Your instructions. Scan the material and copy every line in which "MILGROM" appears.

+ + + + + + +

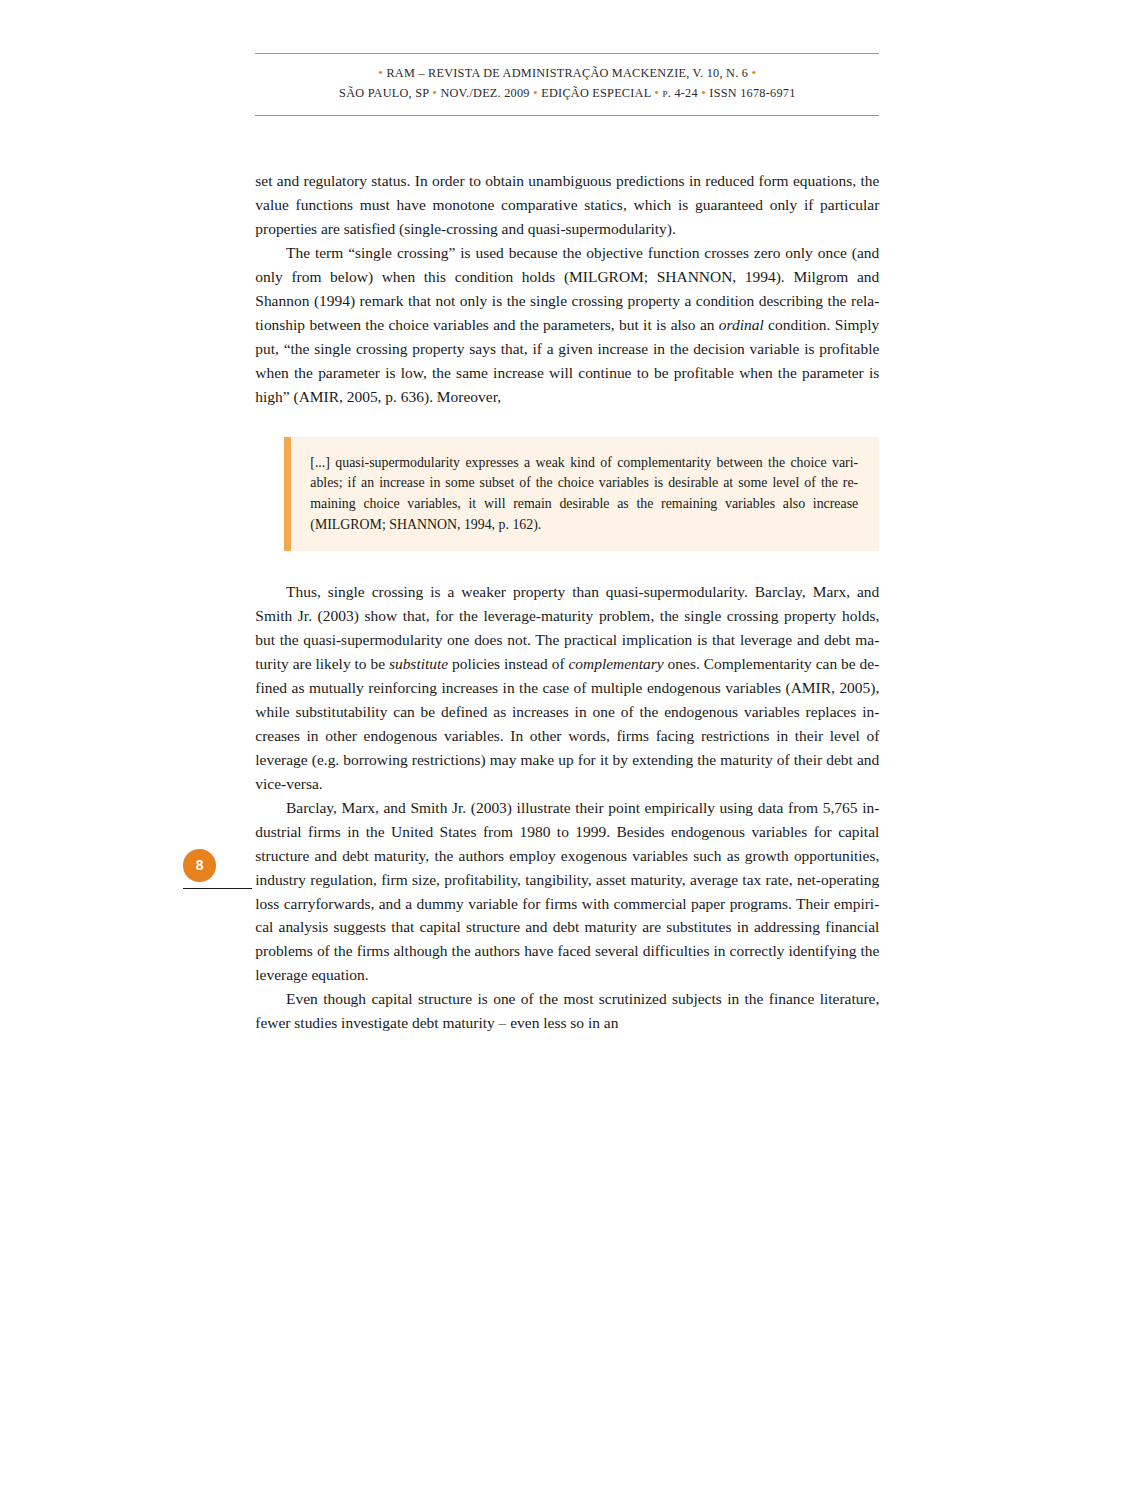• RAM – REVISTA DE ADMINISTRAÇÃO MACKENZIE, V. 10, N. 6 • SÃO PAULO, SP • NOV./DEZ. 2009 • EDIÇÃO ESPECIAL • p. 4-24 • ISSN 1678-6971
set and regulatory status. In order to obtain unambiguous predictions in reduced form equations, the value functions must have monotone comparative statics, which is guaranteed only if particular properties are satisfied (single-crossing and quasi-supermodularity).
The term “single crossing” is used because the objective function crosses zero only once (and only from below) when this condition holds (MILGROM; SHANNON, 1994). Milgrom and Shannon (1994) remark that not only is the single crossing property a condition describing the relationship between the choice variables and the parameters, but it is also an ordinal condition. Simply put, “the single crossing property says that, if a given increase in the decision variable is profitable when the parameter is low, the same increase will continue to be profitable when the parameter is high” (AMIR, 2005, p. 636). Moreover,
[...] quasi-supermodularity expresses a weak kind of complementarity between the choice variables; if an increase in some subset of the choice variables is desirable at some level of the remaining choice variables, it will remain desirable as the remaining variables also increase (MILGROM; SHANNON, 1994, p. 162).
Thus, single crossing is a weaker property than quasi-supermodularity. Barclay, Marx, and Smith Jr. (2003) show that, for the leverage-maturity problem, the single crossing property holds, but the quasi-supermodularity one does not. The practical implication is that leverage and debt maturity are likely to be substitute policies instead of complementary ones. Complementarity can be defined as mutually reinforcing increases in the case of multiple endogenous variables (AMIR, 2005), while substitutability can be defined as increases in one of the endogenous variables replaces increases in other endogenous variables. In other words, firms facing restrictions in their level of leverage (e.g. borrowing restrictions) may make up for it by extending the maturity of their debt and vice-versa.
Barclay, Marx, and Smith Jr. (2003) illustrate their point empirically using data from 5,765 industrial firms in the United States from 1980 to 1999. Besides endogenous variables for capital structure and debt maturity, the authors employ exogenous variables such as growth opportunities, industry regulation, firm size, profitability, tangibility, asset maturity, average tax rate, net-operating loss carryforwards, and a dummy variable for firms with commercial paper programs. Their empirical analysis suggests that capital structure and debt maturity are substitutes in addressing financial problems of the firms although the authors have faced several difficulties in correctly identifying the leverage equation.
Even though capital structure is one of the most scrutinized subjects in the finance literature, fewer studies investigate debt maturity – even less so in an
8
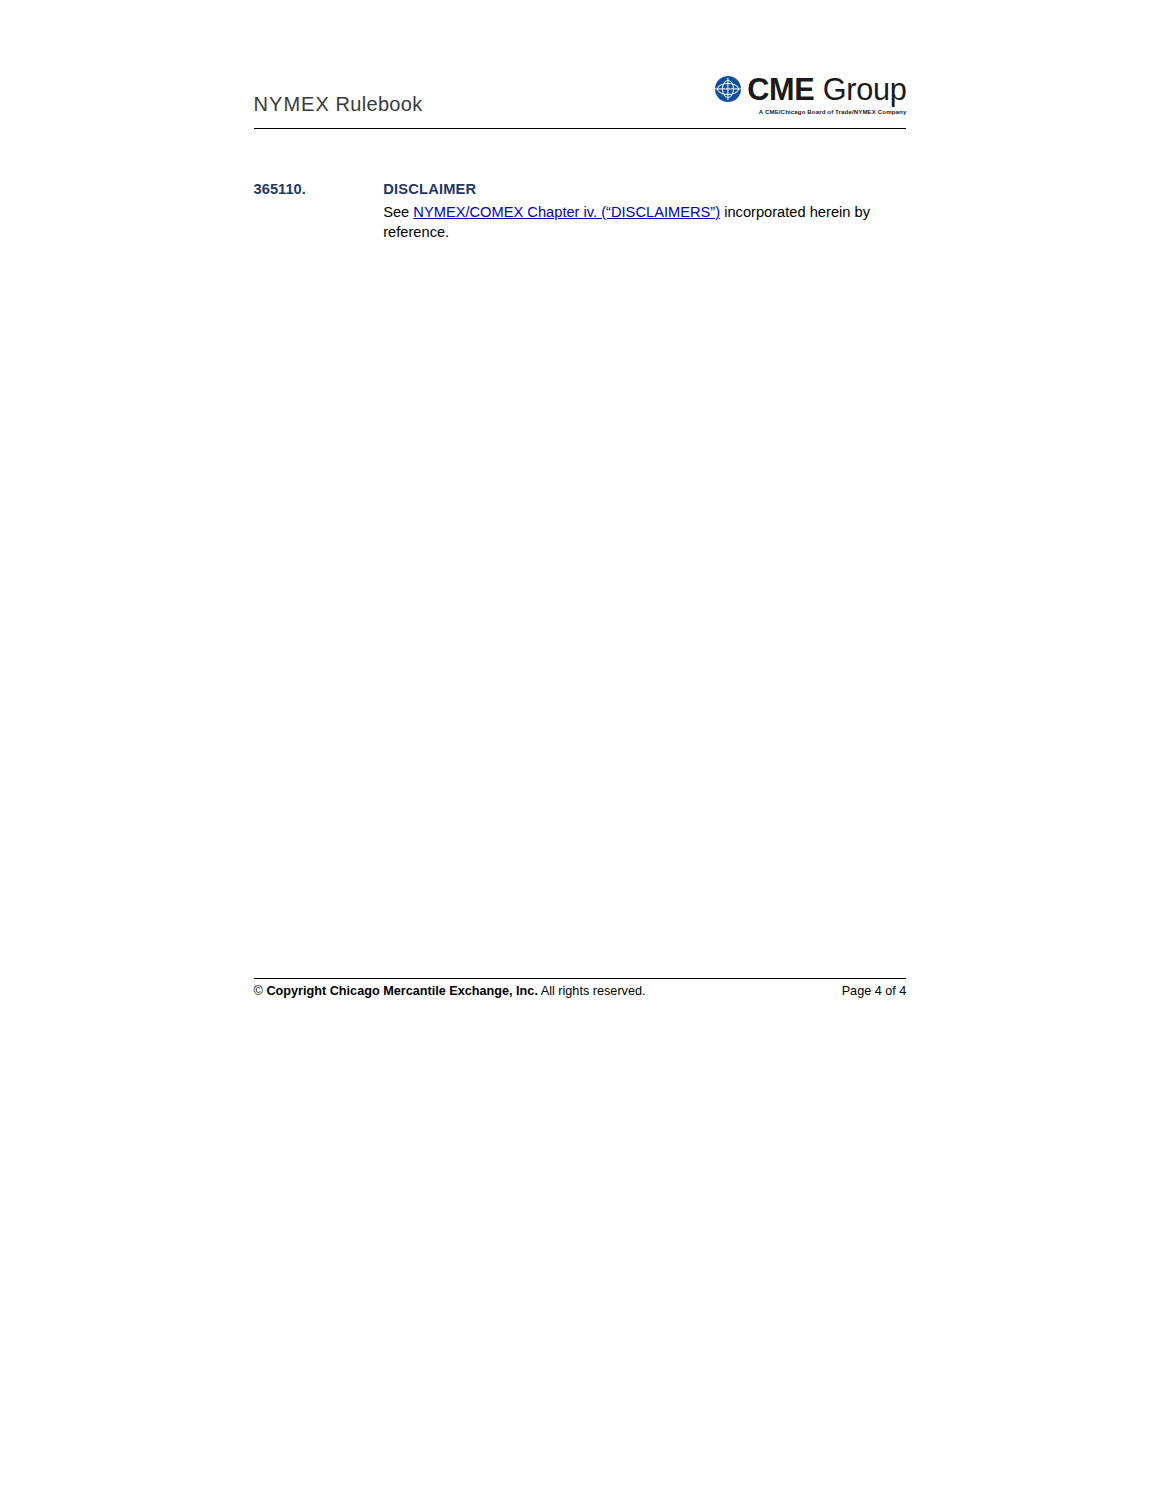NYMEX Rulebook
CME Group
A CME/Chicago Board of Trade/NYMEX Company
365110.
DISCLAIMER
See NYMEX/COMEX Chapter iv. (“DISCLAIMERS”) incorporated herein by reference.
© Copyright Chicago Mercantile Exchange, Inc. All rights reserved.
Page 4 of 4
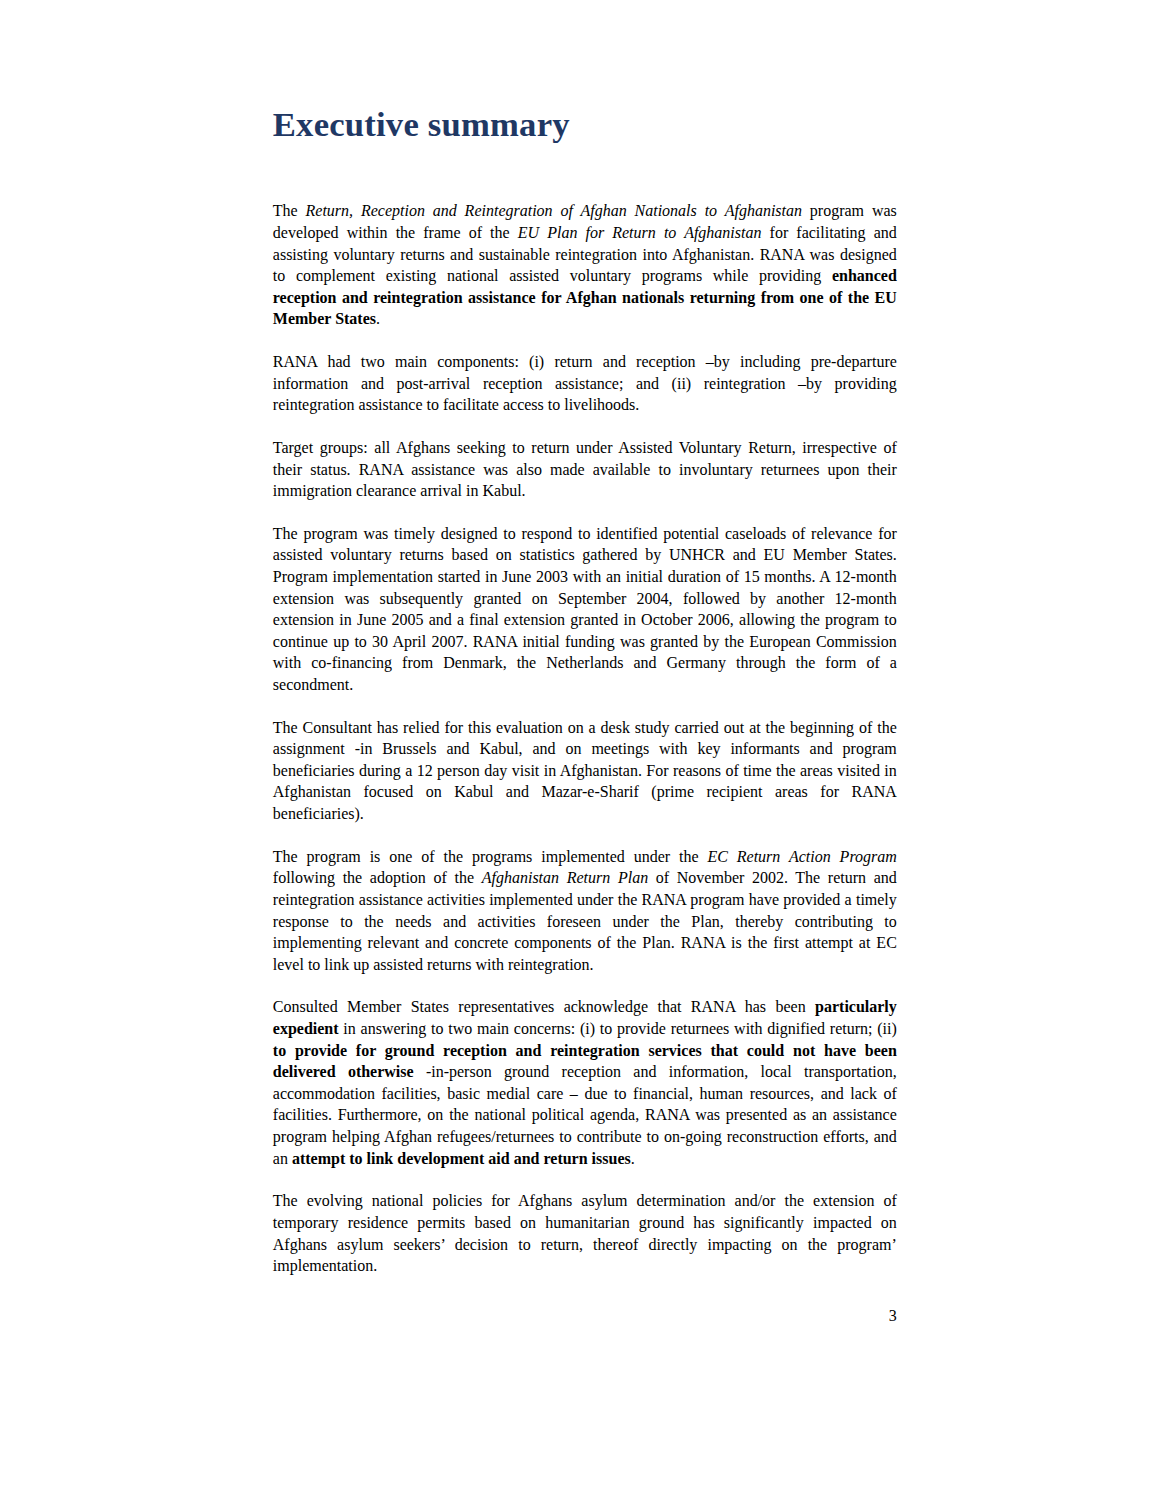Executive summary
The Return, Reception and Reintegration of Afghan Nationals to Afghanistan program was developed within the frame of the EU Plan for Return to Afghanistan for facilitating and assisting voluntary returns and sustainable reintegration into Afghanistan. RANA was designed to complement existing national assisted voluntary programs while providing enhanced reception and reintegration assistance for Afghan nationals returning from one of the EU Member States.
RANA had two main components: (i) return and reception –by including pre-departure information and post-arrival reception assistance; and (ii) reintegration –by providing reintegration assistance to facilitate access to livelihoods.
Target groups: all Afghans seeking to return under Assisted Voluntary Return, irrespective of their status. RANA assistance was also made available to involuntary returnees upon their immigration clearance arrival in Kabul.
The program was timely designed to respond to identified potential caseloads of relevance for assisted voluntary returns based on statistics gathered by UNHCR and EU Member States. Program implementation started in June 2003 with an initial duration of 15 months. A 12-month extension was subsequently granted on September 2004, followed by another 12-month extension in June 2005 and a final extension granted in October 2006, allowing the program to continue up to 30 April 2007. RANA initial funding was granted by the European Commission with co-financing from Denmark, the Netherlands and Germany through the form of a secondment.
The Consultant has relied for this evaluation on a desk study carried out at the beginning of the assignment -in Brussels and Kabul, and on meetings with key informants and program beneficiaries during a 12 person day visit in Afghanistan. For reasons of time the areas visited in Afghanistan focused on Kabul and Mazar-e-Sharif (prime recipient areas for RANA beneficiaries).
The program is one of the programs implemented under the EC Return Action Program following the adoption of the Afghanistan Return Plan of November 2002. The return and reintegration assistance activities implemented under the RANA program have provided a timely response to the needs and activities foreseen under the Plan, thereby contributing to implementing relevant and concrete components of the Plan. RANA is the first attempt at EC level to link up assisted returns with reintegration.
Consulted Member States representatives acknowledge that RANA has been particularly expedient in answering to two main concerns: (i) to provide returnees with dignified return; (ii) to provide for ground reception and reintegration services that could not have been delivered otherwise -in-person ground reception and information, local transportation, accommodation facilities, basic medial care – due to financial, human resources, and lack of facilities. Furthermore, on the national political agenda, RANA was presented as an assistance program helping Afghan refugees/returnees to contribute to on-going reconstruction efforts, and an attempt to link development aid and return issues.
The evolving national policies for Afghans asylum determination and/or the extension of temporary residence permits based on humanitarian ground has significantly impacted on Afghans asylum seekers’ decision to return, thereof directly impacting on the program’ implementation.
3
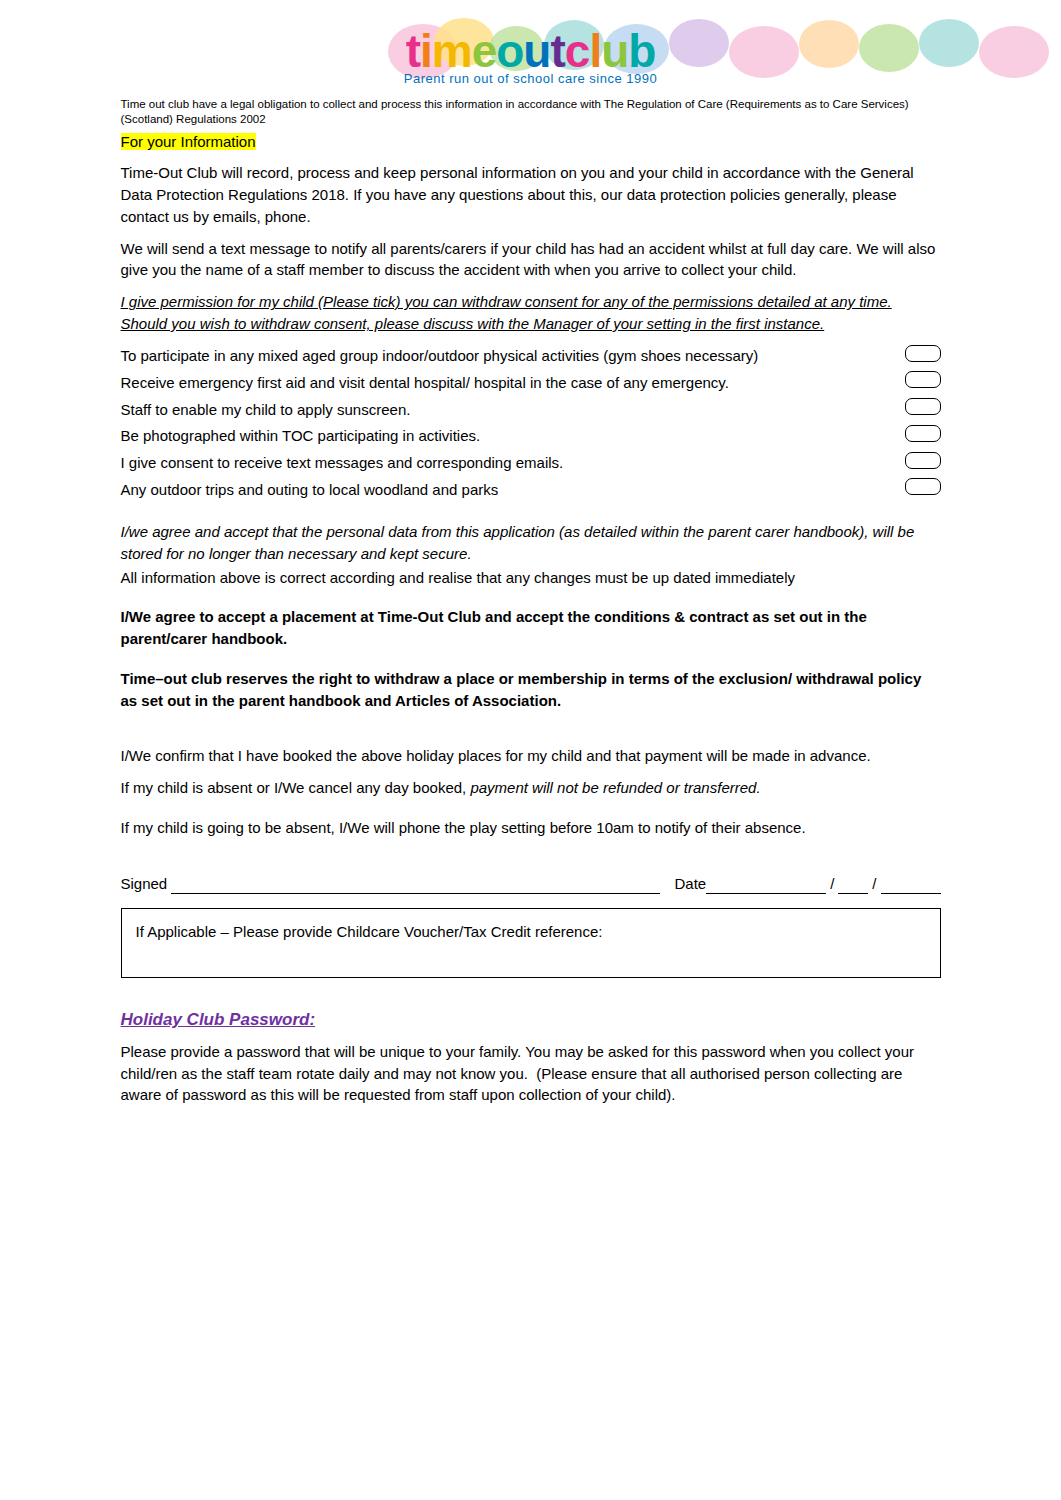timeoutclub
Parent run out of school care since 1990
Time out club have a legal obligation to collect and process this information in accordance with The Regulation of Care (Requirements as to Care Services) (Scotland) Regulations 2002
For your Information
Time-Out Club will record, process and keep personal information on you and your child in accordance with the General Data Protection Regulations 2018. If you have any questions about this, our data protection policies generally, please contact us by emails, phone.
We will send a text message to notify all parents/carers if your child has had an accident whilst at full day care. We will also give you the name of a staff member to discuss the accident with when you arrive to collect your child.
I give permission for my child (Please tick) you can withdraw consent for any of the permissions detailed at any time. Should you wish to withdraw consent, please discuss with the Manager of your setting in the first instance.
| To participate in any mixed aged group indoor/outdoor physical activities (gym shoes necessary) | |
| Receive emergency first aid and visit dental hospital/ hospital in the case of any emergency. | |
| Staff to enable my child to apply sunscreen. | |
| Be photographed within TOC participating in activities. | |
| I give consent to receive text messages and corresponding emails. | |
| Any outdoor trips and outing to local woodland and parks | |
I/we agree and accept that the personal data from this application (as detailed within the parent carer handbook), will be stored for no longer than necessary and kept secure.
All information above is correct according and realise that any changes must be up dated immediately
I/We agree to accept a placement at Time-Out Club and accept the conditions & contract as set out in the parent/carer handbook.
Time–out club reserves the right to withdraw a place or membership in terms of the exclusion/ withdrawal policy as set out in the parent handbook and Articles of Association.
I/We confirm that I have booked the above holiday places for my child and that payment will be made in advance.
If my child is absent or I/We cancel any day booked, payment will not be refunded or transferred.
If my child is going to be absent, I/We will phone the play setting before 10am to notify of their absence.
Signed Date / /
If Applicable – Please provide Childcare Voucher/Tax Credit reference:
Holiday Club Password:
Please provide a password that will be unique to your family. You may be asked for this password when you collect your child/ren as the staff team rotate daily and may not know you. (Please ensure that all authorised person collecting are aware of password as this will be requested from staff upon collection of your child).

+ + + + + + +

Response box.
The term “single crossing” is used because the objective function crosses zero only once (and only from below) when this condition holds (MILGROM; SHANNON, 1994). Milgrom and Shannon (1994) remark that not only is the single crossing property a condition describing the relationship between the choice variables and the parameters, but it is also an ordinal condition. Simply put, “the single crossing property says that, if a given increase in the decision variable is profitable when the parameter is low, the same increase will continue to be profitable when the parameter is high” (AMIR, 2005, p. 636). Moreover,
[...] quasi-supermodularity expresses a weak kind of complementarity between the choice variables; if an increase in some subset of the choice variables is desirable at some level of the remaining choice variables, it will remain desirable as the remaining variables also increase (MILGROM; SHANNON, 1994, p. 162).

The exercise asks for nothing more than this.